The grammaticalization of body in Middle English

The etymology of the noun body is unclear, as there are no close cognates in other Germanic languages, except for Old High German botah (‘corpse’) and perhaps Old Norse buþkr (‘box’). Old English bodig mostly referred to ‘trunk, torso’, the usual word for modern ‘body’ being lic (cf. Ælfric’s Glossary: corpus lic...truncus heafodleas bodi). Middle English witnessed the rapid semantic extension of bodi to the prototypical modern sense, the ‘flesh’ and the corpse, including some new abstract and metaphoric uses (organism, organisation, prominent part of something). One of the new senses that appeared in the 13th century was that of ‘person, personality’, as in He was a swiþe noble kni3t…þe best bodi in ani lond. This later gave rise to the pronominal uses, where the noun lost its original semantic content and came to mean ‘person, one’, as in Also yf a body be oute of his witt. The word came to be used in a number of idiomatic expressions (bodi for bodi, with bodi and god, etc.).

One of the Middle English uses of bodi was emphatic, as in the reflexive form my-body (competing with my-self), e.g. My body y take þe here, to selle To sum man as yn bondage.
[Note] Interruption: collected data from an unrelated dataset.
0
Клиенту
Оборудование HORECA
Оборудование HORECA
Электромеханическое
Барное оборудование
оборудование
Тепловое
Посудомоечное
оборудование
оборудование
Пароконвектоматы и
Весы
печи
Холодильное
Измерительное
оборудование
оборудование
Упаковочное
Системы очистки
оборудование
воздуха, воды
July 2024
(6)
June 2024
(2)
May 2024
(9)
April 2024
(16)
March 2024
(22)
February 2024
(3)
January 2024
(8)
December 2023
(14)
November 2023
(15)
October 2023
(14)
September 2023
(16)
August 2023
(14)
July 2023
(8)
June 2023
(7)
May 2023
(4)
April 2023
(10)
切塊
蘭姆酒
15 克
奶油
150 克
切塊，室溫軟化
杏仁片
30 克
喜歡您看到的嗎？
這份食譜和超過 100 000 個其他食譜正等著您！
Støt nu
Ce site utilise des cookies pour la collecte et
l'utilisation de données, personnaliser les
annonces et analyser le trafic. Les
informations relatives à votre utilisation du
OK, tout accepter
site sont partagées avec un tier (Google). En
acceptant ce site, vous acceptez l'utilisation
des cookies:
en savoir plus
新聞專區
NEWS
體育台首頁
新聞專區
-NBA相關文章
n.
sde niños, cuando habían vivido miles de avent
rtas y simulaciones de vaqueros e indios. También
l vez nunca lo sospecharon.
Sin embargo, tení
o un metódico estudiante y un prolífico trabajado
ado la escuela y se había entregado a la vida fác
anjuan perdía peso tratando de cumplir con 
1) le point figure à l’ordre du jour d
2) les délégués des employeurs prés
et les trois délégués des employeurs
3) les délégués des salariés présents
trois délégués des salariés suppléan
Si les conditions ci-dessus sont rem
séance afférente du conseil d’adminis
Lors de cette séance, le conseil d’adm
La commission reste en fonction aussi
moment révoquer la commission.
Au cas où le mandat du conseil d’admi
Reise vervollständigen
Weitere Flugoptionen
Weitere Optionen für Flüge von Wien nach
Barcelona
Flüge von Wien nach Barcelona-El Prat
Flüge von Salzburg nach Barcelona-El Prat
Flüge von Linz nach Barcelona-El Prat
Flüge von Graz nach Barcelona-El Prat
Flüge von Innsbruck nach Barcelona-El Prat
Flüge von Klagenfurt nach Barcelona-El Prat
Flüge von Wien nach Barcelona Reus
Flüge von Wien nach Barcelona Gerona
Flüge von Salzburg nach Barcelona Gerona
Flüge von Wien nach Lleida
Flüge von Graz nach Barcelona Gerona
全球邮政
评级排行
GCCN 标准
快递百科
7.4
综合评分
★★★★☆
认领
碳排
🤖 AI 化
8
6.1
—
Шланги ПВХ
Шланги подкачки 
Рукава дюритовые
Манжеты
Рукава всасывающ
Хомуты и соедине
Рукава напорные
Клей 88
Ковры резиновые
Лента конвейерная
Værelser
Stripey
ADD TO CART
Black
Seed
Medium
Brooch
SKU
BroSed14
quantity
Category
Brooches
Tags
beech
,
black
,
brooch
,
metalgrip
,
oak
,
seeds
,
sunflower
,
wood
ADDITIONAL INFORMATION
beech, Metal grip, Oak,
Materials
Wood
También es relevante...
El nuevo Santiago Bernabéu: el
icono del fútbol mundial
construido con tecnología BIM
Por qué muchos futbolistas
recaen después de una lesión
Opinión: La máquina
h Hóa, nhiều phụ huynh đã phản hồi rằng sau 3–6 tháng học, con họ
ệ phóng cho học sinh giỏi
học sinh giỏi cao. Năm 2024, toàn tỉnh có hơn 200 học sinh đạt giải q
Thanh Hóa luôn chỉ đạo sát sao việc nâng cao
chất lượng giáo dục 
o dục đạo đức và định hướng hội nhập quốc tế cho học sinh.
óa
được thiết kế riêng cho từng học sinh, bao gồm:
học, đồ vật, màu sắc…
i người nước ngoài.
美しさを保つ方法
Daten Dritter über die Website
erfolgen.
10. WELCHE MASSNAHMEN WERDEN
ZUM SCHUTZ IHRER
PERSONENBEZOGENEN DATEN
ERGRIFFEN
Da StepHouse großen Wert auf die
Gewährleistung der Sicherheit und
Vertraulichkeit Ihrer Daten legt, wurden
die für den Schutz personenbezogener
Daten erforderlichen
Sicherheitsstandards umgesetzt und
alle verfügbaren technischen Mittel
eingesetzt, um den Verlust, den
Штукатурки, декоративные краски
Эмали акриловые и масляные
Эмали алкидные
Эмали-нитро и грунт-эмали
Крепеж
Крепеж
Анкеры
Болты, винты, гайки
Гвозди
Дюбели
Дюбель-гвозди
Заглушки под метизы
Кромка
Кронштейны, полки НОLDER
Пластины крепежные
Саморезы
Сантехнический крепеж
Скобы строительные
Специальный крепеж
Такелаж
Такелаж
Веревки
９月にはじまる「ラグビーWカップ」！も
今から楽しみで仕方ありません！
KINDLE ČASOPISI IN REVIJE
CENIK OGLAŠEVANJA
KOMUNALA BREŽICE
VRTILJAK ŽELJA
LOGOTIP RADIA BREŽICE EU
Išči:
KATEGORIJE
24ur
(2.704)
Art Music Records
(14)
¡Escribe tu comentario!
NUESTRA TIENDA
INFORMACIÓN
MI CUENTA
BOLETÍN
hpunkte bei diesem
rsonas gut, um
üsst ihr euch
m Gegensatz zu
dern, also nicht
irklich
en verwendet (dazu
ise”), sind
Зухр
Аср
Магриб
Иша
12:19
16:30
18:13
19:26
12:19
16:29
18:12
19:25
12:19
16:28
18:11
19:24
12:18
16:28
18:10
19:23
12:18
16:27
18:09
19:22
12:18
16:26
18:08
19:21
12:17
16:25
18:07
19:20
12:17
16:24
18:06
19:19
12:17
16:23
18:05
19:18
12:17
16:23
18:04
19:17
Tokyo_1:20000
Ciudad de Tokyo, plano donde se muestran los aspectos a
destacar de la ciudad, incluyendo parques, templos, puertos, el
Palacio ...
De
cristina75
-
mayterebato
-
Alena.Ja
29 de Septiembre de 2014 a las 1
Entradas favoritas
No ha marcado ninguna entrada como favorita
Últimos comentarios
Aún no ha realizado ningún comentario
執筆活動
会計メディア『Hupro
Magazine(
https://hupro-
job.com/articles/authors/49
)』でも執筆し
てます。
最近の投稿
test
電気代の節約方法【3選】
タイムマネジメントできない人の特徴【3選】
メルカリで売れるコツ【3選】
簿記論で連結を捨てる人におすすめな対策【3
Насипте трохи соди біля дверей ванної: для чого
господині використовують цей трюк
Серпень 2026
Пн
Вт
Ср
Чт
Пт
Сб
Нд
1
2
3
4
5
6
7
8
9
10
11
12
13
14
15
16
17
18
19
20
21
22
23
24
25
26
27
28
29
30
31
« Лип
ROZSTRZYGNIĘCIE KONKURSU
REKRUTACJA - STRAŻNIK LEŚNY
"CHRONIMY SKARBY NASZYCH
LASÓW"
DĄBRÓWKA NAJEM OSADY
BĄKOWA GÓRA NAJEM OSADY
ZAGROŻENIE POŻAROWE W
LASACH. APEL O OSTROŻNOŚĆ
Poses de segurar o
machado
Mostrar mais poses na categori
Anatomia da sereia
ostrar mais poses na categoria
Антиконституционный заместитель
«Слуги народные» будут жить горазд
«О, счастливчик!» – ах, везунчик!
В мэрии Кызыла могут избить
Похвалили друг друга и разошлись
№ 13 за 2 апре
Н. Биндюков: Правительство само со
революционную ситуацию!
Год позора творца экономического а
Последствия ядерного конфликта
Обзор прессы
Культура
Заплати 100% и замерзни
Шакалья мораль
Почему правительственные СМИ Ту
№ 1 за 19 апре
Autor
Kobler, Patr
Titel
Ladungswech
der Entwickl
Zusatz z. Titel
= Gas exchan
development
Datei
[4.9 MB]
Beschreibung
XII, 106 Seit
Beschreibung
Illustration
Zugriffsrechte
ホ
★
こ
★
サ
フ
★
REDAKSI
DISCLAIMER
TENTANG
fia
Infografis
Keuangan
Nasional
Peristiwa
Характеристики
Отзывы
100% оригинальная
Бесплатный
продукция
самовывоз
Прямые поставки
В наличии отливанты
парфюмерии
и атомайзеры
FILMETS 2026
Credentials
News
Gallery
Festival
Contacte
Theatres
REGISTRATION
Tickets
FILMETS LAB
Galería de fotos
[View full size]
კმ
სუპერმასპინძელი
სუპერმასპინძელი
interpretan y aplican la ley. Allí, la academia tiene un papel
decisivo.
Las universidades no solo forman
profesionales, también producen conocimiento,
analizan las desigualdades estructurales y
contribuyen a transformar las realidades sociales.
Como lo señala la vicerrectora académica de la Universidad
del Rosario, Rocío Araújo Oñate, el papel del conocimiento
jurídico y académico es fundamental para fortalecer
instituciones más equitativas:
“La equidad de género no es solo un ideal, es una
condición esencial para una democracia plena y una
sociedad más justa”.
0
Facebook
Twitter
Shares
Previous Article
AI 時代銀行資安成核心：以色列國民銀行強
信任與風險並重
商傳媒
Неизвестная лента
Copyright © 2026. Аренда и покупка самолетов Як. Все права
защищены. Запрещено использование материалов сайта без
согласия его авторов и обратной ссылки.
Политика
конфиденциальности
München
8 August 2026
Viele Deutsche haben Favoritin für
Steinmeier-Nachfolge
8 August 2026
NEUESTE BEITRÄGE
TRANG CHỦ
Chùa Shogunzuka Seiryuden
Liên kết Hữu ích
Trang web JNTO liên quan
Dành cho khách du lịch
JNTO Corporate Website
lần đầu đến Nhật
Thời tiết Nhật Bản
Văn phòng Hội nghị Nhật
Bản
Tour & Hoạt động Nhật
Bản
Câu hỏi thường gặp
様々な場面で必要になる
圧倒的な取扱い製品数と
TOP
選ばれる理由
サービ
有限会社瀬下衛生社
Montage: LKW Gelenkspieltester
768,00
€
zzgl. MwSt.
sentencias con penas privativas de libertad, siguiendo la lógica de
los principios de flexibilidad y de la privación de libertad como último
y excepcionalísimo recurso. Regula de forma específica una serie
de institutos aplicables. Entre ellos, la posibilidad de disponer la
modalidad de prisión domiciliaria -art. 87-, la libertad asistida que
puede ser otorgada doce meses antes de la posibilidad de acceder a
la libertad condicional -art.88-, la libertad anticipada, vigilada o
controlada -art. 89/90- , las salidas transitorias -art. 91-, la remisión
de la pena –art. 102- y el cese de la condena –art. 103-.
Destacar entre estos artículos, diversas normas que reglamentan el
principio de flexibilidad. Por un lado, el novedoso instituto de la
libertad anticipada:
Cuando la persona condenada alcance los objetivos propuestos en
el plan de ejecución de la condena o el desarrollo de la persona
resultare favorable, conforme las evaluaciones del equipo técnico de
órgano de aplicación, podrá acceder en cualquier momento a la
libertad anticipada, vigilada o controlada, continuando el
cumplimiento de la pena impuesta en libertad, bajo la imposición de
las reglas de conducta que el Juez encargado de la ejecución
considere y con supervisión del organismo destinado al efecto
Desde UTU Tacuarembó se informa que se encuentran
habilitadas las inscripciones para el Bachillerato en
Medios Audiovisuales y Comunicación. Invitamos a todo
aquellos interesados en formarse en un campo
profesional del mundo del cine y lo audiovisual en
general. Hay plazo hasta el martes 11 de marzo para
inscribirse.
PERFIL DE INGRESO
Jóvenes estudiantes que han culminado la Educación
The construction is the source of indefinite pronouns anybody, somebody, everybody, nobody, many-body, which also coexisted with other similar pronominal forms (everyone, everyman, everywight, etc.). The grammaticalization of the originally complex phrases down to a univerbated pronoun is clear: every a body>every body>every-body>everybody. The process appears to have been complete by the end of the Middle English period.

The study is based on the data gathered chiefly from Oxford English Dictionary, Middle English Dictionary and Middle English Compendium.